MOSIX is a cluster operating system that provides a single-system image.
When combined with VirtualCL (see below), it can also be used to
manage a cluster with many accelerator devices.
MOSIX supports both interactive concurrent processes and batch jobs.
It incorporates automatic resource discovery and dynamic workload
distribution by preemptive process migration.
MOSIX is implemented as a software layer that allows applications
to run in remote nodes as if they run locally.
Users can start (sequential and parallel) applications on one node,
while MOSIX automatically seek resources and transparently run them
on other nodes.
There is no need to modify applications, copy files, login or assign
processes to remote nodes - it is all done automatically.
Allocation of applications to nodes are supervised by a comprehensive
set of on-line algorithms that monitor the state of the resources and
attempt to improve the overall performance by dynamic resource allocation,
e.g. load-balancing.
A unique feature of MOSIX is that it operates on the process-level,
unlike systems that operate on the job-level. This means that
MOSIX adapts and redistributes the workload when the number
of processes of a job (and/or their demands) changes (using "fork" and
"exit"). This is especially useful for parallel jobs.

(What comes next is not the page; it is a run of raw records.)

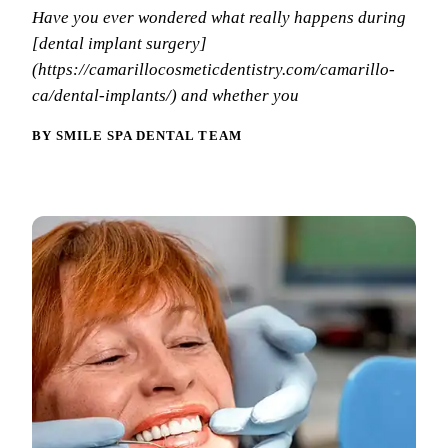
Why Choo
Dental Sea
Have you ever wondered what really happens during
New Patie
[dental implant surgery]
Our Docto
Oral Canc
Smile Gal
(https://camarillocosmeticdentistry.com/camarillo-
Our Offic
Periodont
ca/dental-implants/) and whether you
Blog
REQ
Advanced
Mouthgua
BY SMILE SPA DENTAL TEAM
Reviews
RESTORAT
Dental Fil
Dental Cr
Inlays & 
Dental Br
Dentures
Root Cana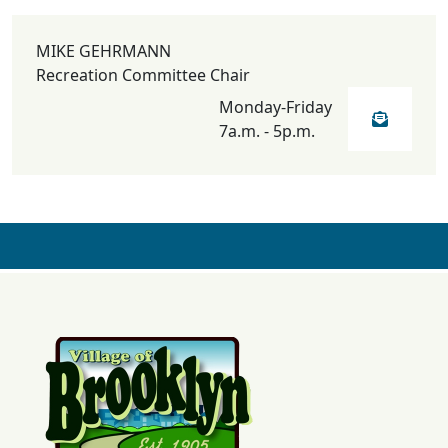
MIKE GEHRMANN
Recreation Committee Chair
Monday-Friday
7a.m. - 5p.m.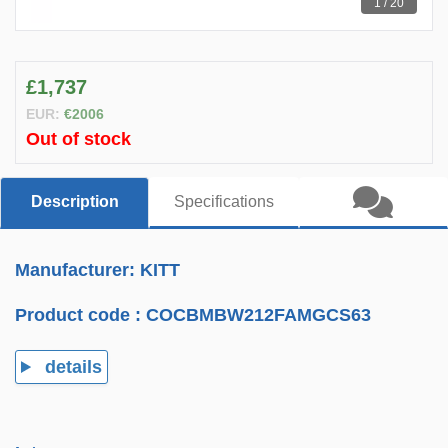
1 / 20
£1,737
EUR:
€2006
Out of stock
Description
Specifications
Manufacturer: KITT
Product code :
COCBMBW212FAMGCS63
details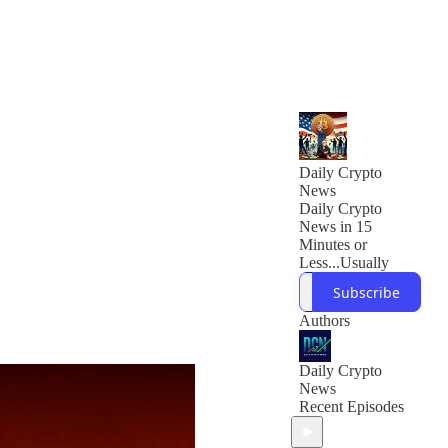
Daily Crypto
News
Daily Crypto
News in 15
Minutes or
Less...Usually
Subscribe
Authors
Daily Crypto
News
Recent Episodes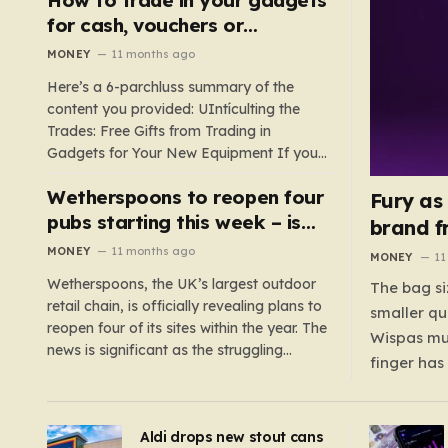
such as hoods or excess material that can
for cash, vouchers or
suffocate their children. This situation
discounts on a new phone or
MONEY
11 months ago
underscores the importance of…
TV
Here’s a 6-parchluss summary of the
content you provided: UIntículting the
Trades: Free Gifts from Trading in
Gadgets for Your New Equipment If you
are a tech enthusiast, you are about to
Wetherspoons to reopen four
experience a once-in-a-lifetime
Fury as
opportunity to claim a free gift or voucher
pubs starting this week – is
brand f
by trading in your old gadgets for…
your local coming back?
MONEY
11 months ago
MONEY
11
Wetherspoons, the UK’s largest outdoor
The bag si
retail chain, is officially revealing plans to
smaller qu
reopen four of its sites within the year. The
Wispas mul
news is significant as the struggling
finger has
chain’s popular pub chain, with over 800
smaller un
sites across the UK, has faced a major打
indicating
击 in early 2023. Among the confirmed
Aldi drops new stout cans
applies to
reopenings, four…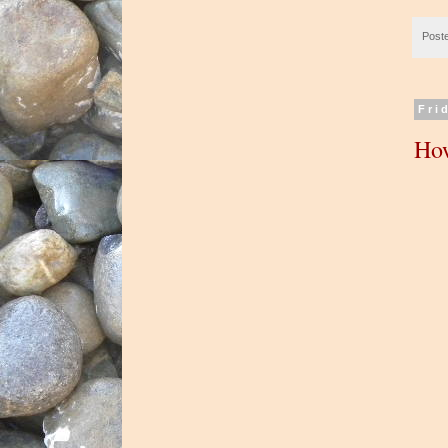
Post
Fri
How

The latest version of MOSIX
can manage clusters, multi-clusters and Clouds.
Flexible management allows owners of different
clusters to share their computational resources, while still
preserving the autonomy to disconnect their clusters
at any time, without disrupting already running programs.
A MOSIX multi-cluster can extend indefinitely as long as there is trust
between the owners of its clusters.
MOSIX can run in non-virtualized or Virtual Machine (VM) environments.
A non-virtualized environment requires to patch the Linux kernel and
provides better performance,
whereas a VM can run on top of unmodified Linux or Windows.
MOSIX is suitable for running HPC applications
with low to moderate amount of I/O.
It is particularly suitable for:
efficient utilization of cluster-wide resources;
running applications with unpredictable resource
requirements or run times;
running (and preserving) long processes
and combining nodes of different speeds.